Tyrell Dean Wimer heard the single count during his initial appearance before Natrona County Circuit Court Judge Michael Patchen on Friday.

Patchen set his bond at $50,000 cash or surety. Wimer will have a preliminary hearing within two weeks to determine whether his case will be bound over for trial.

Aggravated child abuse is punishable by up to 25 years imprisonment.

According to the request for a criminal warrant, the case started on Oct. 8 when a Mills detective responded to the Wyoming Medical Center for a report of child abuse.

The detective learned from the nurses that the baby had a broken right arm; bruising and swelling just above his elbow; a fractured skull; and bruising on his buttocks, pelvic area, forehead and right cheek.

The detective spoke to a married couple in the emergency room.

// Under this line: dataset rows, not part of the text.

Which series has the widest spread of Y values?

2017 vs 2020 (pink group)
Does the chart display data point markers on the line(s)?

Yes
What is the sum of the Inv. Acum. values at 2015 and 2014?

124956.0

The woman said she and her husband had a disagreement the previous weekend, took her children, and moved in with Wimer whom she had known for about 15 months.

The wife said she went to work the day before and Wimer cared for the baby. Wimer sent her a message saying the baby was chasing the dog and hurt his arm. She came home, checked the baby about 4 a.m., saw the bruising, and woke up Wimer who cried saying he felt badly that he was not there when the baby was injured.

The baby was taken by helicopter to Denver Children's Hospital.

On Oct. 16, the detective met with that hospital's child protection team and discussed the injuries including the skull fracture, according to the request for the warrant. "The skull fracture was a result of blunt force trauma and the brain also had sustained lacerations and bruising. The brain also showed signs of being starved for oxygen; the team indicated these brain injuries could produce long term disabilities."

On Nov. 1, the detective interviewed Wimer and recounted the baby's injuries.

Wimer told the detective that he didn't know if he had hit the baby, that the head injury could have been the result of the baby bumping his head on a door, that he may have stepped on the baby, that he wasn't angry with the child, and the evening was routine when the injuries occurred.

On Nov. 14, the detective spoke to a doctor at Denver Children's Hospital who said the skull fracture could only have happened with an intentional impact.

The detective wrote no one else had access to the baby when he sustained the injuries, and that Wimer said he "'may have mishandled'" the baby.

The detective then asked the court to issue a warrant for Wimer's arrest.